Over a hundred academics, students, politicians and other interested parties travelled this June from all across the Celtic diaspora to Sabhal Mòr Ostaig, the Gaelic College at Skye in Scotland, to discuss the subject of emigration.
As well as from the Scottish Gaidhealtachd itself, they came from Wales and Ireland, Cornwall and the United States, New Zealand and Canada to take part in a prestigious three-day conference called to debate 'Celtic Cultures in the Emigrant Context'.
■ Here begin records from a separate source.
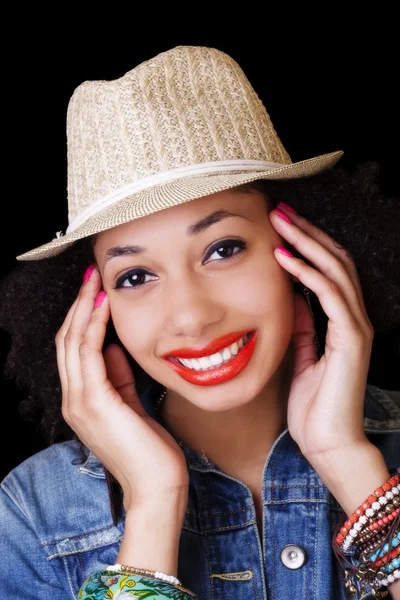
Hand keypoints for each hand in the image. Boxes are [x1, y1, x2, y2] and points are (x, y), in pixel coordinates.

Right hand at [55, 265, 188, 511]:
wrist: (157, 487)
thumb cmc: (150, 450)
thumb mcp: (131, 405)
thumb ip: (119, 378)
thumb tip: (115, 349)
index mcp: (81, 401)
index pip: (74, 350)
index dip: (82, 318)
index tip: (95, 291)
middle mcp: (73, 400)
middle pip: (67, 340)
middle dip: (79, 305)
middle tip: (92, 276)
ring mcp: (80, 402)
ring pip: (73, 342)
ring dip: (84, 308)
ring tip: (95, 282)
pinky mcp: (95, 402)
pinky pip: (89, 353)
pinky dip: (95, 326)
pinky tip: (105, 306)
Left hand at [269, 204, 373, 461]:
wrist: (328, 444)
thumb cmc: (314, 406)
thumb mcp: (302, 356)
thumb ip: (303, 327)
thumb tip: (291, 298)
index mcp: (341, 322)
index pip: (328, 271)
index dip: (308, 245)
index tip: (282, 226)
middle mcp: (353, 318)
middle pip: (335, 261)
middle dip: (307, 232)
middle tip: (280, 210)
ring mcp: (355, 327)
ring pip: (335, 270)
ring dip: (307, 242)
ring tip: (281, 221)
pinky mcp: (350, 339)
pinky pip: (329, 296)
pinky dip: (307, 273)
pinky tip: (286, 257)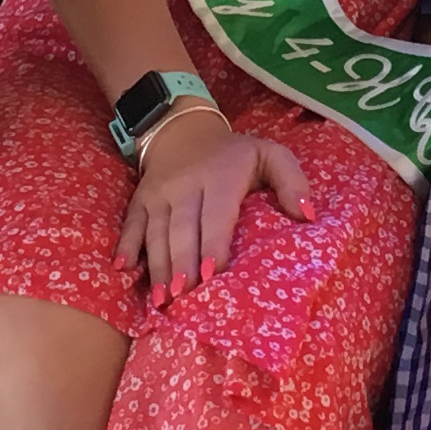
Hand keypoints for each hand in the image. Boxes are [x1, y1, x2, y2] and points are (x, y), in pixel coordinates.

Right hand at [118, 105, 307, 297]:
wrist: (184, 130)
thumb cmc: (234, 155)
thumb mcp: (268, 155)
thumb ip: (292, 181)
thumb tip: (307, 216)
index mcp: (221, 176)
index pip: (216, 213)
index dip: (212, 242)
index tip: (213, 274)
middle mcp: (186, 185)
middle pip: (182, 228)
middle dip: (183, 264)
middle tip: (184, 297)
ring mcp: (159, 194)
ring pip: (156, 232)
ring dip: (158, 266)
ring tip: (162, 299)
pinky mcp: (140, 200)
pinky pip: (130, 224)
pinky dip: (125, 246)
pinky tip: (122, 269)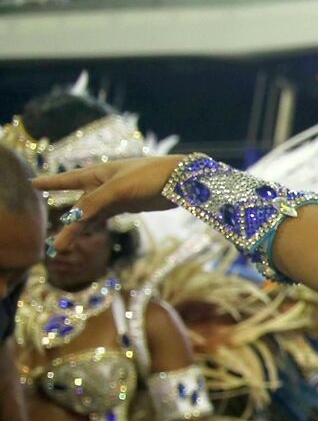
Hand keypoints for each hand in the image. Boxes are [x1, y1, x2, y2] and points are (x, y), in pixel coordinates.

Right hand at [31, 155, 189, 253]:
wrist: (182, 180)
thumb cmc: (151, 176)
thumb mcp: (119, 188)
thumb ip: (94, 202)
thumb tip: (73, 218)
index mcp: (98, 173)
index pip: (68, 179)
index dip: (50, 183)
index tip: (32, 183)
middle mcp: (103, 183)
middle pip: (79, 206)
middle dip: (68, 224)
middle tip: (56, 245)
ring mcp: (116, 195)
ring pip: (91, 214)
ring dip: (80, 229)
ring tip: (65, 247)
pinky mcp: (128, 204)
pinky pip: (104, 216)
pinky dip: (94, 224)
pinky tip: (85, 233)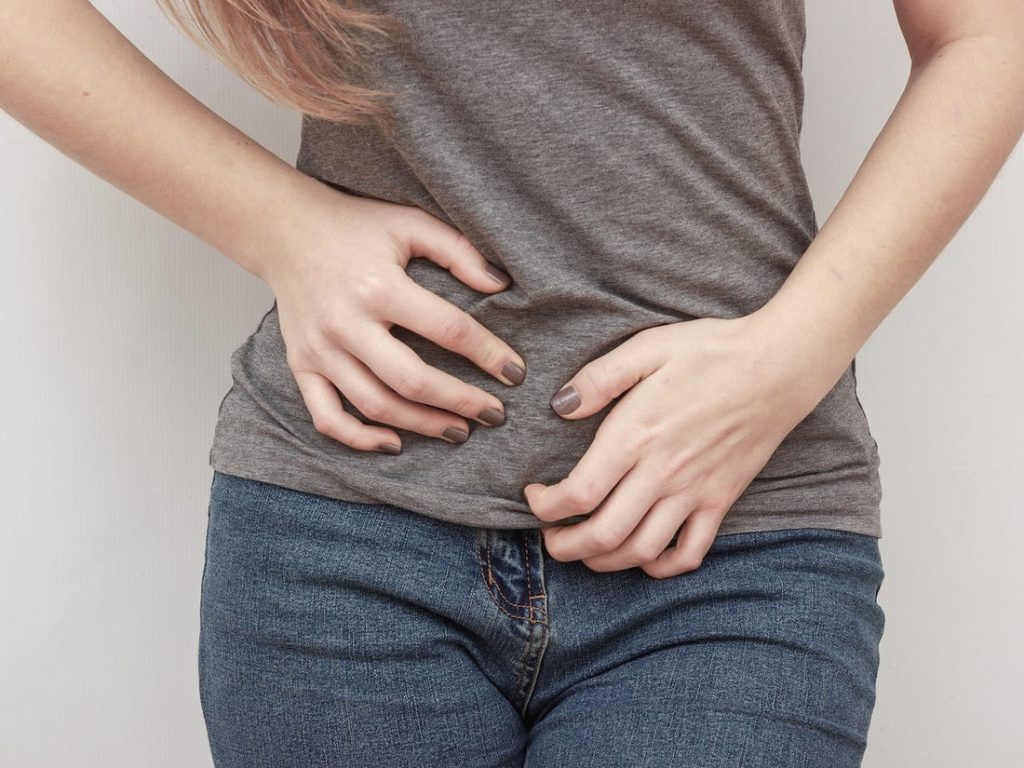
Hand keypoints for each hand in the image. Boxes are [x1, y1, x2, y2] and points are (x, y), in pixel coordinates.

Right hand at [256, 181, 526, 453]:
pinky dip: (359, 439)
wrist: (284, 229)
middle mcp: (346, 322)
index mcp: (378, 286)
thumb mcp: (410, 224)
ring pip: (375, 405)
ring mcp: (319, 349)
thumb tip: (501, 284)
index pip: (447, 329)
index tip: (514, 372)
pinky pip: (326, 417)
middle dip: (460, 402)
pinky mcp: (301, 364)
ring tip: (458, 430)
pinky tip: (394, 443)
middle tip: (494, 414)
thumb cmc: (353, 226)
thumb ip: (458, 251)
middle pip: (412, 380)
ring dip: (422, 425)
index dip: (488, 354)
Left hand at [523, 313, 841, 578]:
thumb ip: (599, 379)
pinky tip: (643, 557)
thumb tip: (560, 406)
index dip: (545, 506)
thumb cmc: (711, 351)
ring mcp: (694, 492)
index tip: (535, 495)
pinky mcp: (721, 500)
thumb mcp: (647, 347)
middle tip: (549, 538)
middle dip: (565, 546)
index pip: (579, 493)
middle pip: (603, 534)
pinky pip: (690, 552)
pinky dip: (662, 567)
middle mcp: (662, 472)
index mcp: (636, 435)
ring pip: (641, 551)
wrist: (778, 366)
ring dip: (604, 561)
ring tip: (585, 550)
As many visitors - new and old - remarked, there could have been few better settings. The new Columba Campus at Sabhal Mòr - which was itself the first college of further education through the medium of Scottish Gaelic upon its inception in south Skye in 1983, and which now has 80 full-time students and hundreds of others taking shorter courses - is a magnificent complex. A tribute to Celtic and Gaelic resilience and revival, the glittering new campus, which was opened earlier this year, stands in a part of the Hebrides which has in the past been hard hit by emigration and clearance, but which is now enjoying a cultural and economic renaissance.
The conference itself, as befits this most vexing of subjects, was both provocative and inspiring. The historian and now head of the development board Highlands and Islands Enterprise, Dr James Hunter, launched proceedings with a paper on the intertwined fortunes of Highland fur traders and native Americans from the 18th century to the present day.
Dr Robert Owen Jones of Cardiff University looked at the Welsh colony in Patagonia, and at the less celebrated Highland Scottish exodus to the same part of South America. This latter theme had a curious postscript, for among the delegates was Mr Alex MacDonald , the convener of Comhairle nan Eilean Siar, the Western Isles Council. Alex MacDonald was, he later told Dr Jones, born in Argentina - and the birth-certificate of this Gaelic-speaking Lewisman gives his Christian name as 'Alejandro'!
From Argentina the debate moved north, to New Orleans, whose disappeared Irish community was examined by Wilson MacLeod. And Dr Philip Payton of Exeter University looked at the 'Cousin Jacks' - the Cornish miners who travelled the world, taking with them a reputation as hard bargainers for industrial rights and a microcosmic Cornish community.
In Australia, Professor David Fitzpatrick of Trinity College Dublin argued that Irish immigrants had quickly and deliberately shrugged off their old identities. The conference organiser Dr Hugh Dan MacLennan suggested however that Highlanders had retained their culture under the Southern Cross for longer than had been suspected; Gaelic influences being evident in such activities as playing shinty, as well as in the evidence of the language and their religion.
And Dr Jenny Coleman of Otago University told the story of the celebrated sheepstealer, MacKenzie of South Island, New Zealand, indicating that Scottish Gaels left their mark in a variety of ways.
Mark Wringe and Ian MacPherson explored different areas of exported Gaelic culture in Canada, while Sabhal Mòr Ostaig's head of studies John Norman MacLeod brought everybody home with a look at emigration and clearance from the region in which they were meeting: the south of the Island of Skye.
A trio of distinguished historians, Professor Tom Devine and Andrew MacKillop of Aberdeen University, and Ewen Cameron of Edinburgh University sought to offer a broad perspective on the tumultuous events under discussion. Pointing out that many millions of people had left the whole of Europe for new worlds at the same points in time, Professor Devine argued that Celtic emigration should be put into a wider context of general discontent and sudden fresh opportunities.
And while paying tribute to the excellent Scottish Gaelic television series 'Na h-Eilthirich' ('The Emigrants') which was broadcast recently on the BBC, Messrs Cameron and MacKillop warned against the possible insularity of recent trends in local historiography; and counselled that it was not always sufficient to take the opinion of the "victims" as sole or major source.
The significance of this ground-breaking conference was highlighted by the appearance of two prominent Scottish government ministers. Alasdair Morrison MSP, Minister of Gaelic and the Highlands at the new Scottish Parliament was joined by Scotland Office Minister Brian Wilson MP, who as founder-editor of the West Highland Free Press has an established reputation as a friend of the land and the language - and who in his new responsibilities was largely responsible for the extension of Sabhal Mor Ostaig into its new campus, and in the creation of Iomairt Chaluim Chille, the Sabhal Mòr-based initiative to link the Gaelic cultures of Scotland and Ireland.
It was a memorable event. As more than one delegate remarked, the very implication of holding such a seminal conference
in the Gaelic heartland itself was impressive and substantial. That such facilities exist is a tribute to the enduring
strength of Celtic identity. That so many eminent people were happy to travel from such diverse parts of the diaspora
was an indication of the power of those historical links. Old friendships were refreshed and new ones made, and the
ceilidhs, both organised and impromptu, held testament to the very issues under discussion on that headland in south
Skye, overlooking the barren hills of Knoydart and the sea which once carried its people far away.